Charles Louis de Secondat, Barão de La Brède et de Montesquieu é geralmente referido simplesmente como Montesquieu. Em seu influente livro Do espirito das leis, o filósofo político francês do século XVIII argumentou: “O efeito natural do comércio é levar à paz. Duas nações [ou indivíduos] que negociam juntas tornam-se mutuamente dependentes: se uma tem interesse em comprar, a outra tem interesse em vender; e todos os sindicatos são baseados em necessidades mútuas. Esse conceito é chamado de “doux comércio ” ou “doce comércio “, no qual um mercado global próspero é reconhecido como um fator civilizador que aumenta a prosperidade de todos os que participam dele.

Quanto à deliberação de colocar um homem contra outro em nome de algum patriotismo, como Blackwill e Harris parecem sugerir, Montesquieu escreveu: “Se eu soubesse de algo que pudesse servir à minha nação, mas arruinasse outra, não o proporia ao meu príncipe, pois sou primeiro um homem e só depois um francês … Eu sou necessariamente um homem, e só acidentalmente sou francês.” Seu humanitarismo era mais forte do que sua preocupação em promover o interesse próprio de um governo.

“Guerra por outros meios” é um modelo diferente de interação global que busca fortalecer um aliado ou prejudicar um inimigo sem recorrer a um conflito militar direto.

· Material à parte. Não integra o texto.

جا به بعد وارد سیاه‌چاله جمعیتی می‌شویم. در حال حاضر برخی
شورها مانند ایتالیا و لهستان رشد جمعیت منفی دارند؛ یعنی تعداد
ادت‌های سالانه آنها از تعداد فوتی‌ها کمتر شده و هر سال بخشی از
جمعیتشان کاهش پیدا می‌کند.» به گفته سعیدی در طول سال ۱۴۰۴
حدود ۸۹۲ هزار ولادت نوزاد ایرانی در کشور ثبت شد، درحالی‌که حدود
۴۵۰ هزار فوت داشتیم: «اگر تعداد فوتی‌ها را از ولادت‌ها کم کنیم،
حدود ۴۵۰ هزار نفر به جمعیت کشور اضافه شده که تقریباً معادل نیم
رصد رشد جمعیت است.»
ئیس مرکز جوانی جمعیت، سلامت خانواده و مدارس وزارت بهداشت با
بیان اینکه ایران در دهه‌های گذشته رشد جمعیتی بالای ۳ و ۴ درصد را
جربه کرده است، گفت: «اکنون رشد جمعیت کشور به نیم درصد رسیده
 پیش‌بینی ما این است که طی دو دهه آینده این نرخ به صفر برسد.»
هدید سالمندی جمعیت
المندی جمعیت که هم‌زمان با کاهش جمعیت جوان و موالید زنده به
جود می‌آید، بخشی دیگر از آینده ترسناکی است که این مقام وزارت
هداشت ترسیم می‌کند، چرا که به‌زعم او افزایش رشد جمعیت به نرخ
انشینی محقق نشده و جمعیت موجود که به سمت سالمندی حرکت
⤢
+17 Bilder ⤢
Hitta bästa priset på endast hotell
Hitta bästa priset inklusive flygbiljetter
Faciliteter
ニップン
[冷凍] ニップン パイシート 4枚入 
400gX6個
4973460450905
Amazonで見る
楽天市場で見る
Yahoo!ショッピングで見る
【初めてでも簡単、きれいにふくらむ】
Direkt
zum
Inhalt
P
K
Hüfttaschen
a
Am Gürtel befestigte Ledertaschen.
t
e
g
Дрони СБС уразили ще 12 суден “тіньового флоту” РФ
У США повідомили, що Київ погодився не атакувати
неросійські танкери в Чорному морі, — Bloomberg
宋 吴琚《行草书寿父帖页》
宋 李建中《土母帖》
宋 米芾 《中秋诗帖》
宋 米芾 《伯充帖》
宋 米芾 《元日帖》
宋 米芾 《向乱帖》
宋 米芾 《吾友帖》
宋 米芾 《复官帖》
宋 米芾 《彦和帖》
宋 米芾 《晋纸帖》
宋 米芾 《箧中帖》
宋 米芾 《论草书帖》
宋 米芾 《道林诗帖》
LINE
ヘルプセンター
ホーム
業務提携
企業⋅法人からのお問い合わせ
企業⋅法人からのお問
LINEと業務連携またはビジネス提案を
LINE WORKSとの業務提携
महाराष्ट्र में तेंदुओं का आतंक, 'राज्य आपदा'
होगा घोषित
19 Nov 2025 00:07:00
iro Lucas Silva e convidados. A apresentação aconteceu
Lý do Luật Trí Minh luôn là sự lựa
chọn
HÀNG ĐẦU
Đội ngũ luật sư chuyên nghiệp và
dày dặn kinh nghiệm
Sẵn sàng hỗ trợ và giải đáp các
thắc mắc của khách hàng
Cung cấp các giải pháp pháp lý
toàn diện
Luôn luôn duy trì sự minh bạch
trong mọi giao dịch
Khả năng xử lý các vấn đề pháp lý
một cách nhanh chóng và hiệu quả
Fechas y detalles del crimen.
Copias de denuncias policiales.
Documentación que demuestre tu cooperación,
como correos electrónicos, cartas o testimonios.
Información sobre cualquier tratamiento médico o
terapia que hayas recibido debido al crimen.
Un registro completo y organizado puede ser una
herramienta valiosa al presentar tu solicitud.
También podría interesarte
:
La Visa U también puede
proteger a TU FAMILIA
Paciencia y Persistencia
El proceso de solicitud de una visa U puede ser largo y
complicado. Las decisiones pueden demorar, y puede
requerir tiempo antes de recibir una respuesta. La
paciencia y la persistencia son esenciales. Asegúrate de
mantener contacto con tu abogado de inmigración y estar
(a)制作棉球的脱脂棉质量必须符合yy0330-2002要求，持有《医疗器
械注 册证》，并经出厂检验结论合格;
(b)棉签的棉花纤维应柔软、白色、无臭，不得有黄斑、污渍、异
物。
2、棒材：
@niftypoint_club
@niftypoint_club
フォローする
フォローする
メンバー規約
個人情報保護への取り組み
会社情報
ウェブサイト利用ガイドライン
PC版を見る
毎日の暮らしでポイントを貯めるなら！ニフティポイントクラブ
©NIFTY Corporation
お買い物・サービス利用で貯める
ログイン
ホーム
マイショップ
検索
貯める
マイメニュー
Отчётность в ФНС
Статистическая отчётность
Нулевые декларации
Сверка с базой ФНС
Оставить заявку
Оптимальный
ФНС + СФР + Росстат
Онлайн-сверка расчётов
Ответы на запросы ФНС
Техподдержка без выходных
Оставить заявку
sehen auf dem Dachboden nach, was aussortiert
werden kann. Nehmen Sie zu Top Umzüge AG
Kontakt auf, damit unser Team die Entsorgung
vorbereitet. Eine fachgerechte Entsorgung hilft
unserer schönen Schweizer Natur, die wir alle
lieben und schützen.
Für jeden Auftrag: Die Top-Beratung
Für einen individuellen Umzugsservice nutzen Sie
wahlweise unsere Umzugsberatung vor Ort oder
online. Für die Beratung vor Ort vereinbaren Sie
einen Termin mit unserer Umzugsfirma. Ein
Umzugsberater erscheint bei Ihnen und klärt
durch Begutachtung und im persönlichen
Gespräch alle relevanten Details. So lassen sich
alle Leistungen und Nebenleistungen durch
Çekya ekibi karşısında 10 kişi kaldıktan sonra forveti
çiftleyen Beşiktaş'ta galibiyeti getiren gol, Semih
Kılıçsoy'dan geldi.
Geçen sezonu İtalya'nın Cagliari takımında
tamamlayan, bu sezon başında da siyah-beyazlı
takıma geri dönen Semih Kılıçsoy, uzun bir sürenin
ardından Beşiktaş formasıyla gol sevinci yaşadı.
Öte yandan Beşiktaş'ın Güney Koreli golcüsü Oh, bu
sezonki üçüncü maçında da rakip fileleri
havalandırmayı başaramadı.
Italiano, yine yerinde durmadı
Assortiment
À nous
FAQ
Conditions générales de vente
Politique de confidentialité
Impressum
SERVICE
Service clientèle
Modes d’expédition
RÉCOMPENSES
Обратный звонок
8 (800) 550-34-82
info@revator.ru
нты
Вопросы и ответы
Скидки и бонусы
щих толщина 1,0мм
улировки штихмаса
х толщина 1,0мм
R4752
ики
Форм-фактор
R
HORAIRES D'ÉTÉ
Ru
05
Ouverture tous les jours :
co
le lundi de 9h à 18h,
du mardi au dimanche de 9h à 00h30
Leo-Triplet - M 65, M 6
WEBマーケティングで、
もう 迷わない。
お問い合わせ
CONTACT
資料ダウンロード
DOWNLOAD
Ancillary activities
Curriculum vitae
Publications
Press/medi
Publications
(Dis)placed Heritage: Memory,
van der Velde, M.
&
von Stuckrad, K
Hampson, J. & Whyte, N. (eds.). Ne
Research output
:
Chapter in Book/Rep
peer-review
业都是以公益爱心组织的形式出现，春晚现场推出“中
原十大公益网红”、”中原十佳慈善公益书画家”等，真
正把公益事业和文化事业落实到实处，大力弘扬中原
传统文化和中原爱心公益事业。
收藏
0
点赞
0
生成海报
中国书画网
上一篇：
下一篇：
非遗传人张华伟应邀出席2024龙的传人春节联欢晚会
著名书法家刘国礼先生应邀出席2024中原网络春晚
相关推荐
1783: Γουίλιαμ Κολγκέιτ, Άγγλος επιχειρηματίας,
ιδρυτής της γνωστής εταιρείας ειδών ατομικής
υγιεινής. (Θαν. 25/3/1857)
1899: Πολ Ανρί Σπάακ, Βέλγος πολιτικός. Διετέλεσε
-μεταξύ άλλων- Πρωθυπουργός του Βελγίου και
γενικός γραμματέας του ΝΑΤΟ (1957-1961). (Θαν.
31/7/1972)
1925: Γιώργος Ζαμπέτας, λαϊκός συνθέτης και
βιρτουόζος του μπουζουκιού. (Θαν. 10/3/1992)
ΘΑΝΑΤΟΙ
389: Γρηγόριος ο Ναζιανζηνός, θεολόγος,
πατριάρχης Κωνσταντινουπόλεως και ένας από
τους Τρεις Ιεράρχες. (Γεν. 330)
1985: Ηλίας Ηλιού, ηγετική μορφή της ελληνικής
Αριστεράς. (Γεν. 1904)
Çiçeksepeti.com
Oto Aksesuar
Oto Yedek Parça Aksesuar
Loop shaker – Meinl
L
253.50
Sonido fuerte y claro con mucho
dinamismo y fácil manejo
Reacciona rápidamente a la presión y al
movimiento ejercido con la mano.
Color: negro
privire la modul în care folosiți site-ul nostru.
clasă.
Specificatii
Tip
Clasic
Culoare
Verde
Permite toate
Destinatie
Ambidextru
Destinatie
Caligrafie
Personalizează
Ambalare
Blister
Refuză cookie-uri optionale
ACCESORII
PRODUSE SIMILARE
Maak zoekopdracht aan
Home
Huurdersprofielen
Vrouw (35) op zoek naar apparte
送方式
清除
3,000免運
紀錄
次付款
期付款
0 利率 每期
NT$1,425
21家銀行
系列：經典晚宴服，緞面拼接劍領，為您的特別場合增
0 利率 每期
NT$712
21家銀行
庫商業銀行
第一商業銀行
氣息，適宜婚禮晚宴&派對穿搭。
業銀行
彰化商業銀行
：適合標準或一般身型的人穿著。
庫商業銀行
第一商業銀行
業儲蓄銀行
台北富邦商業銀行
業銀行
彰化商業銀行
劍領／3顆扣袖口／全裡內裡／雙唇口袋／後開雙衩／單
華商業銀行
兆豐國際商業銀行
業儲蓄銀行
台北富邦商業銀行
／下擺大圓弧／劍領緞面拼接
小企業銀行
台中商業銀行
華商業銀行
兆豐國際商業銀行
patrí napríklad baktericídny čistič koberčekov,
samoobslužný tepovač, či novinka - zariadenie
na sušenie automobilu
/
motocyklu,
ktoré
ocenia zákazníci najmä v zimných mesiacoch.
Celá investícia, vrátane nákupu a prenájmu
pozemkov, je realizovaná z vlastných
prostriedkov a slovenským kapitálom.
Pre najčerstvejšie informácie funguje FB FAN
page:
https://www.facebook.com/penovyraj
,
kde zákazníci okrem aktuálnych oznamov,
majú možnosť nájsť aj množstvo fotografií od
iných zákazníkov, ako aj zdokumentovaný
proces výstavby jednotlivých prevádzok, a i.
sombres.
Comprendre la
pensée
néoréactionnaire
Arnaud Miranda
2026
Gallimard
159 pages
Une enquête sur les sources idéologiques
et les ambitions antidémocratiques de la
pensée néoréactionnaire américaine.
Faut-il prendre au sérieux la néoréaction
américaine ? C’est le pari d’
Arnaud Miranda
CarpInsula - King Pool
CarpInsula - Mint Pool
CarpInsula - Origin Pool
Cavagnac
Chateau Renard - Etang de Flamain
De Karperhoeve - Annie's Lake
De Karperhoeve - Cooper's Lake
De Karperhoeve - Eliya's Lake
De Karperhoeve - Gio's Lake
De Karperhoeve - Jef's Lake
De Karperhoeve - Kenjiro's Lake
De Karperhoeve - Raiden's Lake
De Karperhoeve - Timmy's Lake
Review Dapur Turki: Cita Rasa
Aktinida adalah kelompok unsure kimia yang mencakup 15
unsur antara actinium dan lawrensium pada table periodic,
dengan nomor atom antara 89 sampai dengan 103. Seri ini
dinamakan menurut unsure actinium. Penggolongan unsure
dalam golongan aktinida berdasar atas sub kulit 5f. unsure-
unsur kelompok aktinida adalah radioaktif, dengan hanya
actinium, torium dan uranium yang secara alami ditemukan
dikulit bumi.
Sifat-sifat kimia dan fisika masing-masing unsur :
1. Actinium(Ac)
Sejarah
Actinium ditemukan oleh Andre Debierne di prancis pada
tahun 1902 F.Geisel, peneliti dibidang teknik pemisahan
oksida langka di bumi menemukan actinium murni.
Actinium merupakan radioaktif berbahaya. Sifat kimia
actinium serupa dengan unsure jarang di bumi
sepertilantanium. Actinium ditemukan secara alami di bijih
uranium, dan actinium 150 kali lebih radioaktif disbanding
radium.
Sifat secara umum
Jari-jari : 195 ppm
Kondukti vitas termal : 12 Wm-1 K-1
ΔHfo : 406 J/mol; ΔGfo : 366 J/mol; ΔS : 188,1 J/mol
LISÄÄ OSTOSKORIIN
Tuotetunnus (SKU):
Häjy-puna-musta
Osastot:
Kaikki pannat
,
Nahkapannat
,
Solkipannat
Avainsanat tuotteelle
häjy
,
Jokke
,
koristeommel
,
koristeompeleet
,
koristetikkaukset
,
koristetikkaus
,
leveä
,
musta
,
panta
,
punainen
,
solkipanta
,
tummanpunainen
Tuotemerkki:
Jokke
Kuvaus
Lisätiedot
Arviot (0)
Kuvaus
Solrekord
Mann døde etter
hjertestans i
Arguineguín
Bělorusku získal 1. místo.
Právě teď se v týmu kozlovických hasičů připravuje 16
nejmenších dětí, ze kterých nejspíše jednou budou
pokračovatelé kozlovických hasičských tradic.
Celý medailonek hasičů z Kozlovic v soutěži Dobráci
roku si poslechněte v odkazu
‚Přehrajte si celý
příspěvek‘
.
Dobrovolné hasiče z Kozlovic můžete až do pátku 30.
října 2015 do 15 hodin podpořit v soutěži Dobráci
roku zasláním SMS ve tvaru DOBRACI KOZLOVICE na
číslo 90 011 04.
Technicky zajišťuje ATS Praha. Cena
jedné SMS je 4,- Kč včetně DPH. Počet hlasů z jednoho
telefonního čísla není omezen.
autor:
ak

A estratégia se opõe diametralmente ao “doce comércio”, pois geralmente envolve tarifas, bloqueios ou outras sanções econômicas. Os outros meios também incluem a guerra indireta convencional, como propaganda e espionagem, mas inclui cada vez mais o forjamento de relações geopolítico-geoeconômicas.

Não é possível identificar a data histórica de início da “guerra por outros meios”, uma vez que estratégias como submeter um inimigo bloqueado à fome são provavelmente tão antigas quanto o próprio conflito humano. No entanto, a chagada a presidência de Harry S. Truman após a morte de Franklin D. Roosevelt em 1945 é um momento importante. Tanto o poder americano quanto o comunismo global estavam crescendo naquela época, com muitos americanos vendo os soviéticos como “o novo inimigo supremo”. A contenção do comunismo tornou-se o principal objetivo da política externa dos Estados Unidos. A Doutrina Truman (1947) e o Plano Marshall (1948) aceleraram massivamente a ligação entre geopolítica e geoeconomia. A Doutrina Truman estabeleceu programas agressivos para combater o comunismo por meio de estratégias como subornar governos e apoiar regimes pró-americanos. O Plano Marshall transferiu enormes quantias de riqueza das nações americanas para as do Bloco Ocidental na Europa; isso foi considerado algo que contivesse o comunismo, que Truman acreditava ter surgido da pobreza. Assim, de 1947 a 1989, a chamada Guerra Fria lançou as bases para que a “guerra por outros meios” se incorporasse às políticas externas de várias nações.

Novamente, a visão de Truman de paz e estabilidade é totalmente incompatível com a de Montesquieu; a existência de uma abordagem acabaria por destruir a outra. E a abordagem de Truman também prejudicaria a sociedade civil de qualquer nação que a adotasse. Por que? Do espirito das leis explica uma razão principal; ” O comércio é uma cura para os preconceitos mais destrutivos; pois é quase uma regra geral que, onde quer que encontremos maneiras agradáveis, o comércio floresce; e que onde quer que haja comércio, encontramos maneiras agradáveis. Não nos surpreendamos, então, se nossas maneiras são agora menos selvagens do que antes. O comércio difundiu em todos os lugares o conhecimento dos costumes de todas as nações; estes são comparados uns com os outros, e dessa comparação surgem as maiores vantagens.” Uma nação que tenta preservar seu poder e influência global por meio da estratégia Blackwill e Harris está na verdade trilhando um caminho para a autodestruição.

Algumas pessoas consideram a geoeconomia preferível à geopolítica porque ela usa uma bolsa em vez de uma arma. Mas um exame superficial desmascara essa posição. Por um lado, a escolha não é um ou outro entre dois cenários ruins – isto é, saquear economias ou garantir vantagens sob a mira de uma arma. Além disso, ambas as escolhas estão sendo feitas hoje porque agem para apoiar uma à outra. A verdadeira escolha é a liberdade, especialmente o “doux comércio” de indivíduos que trocam valor por valor e, portanto, não precisam de subornos ou balas.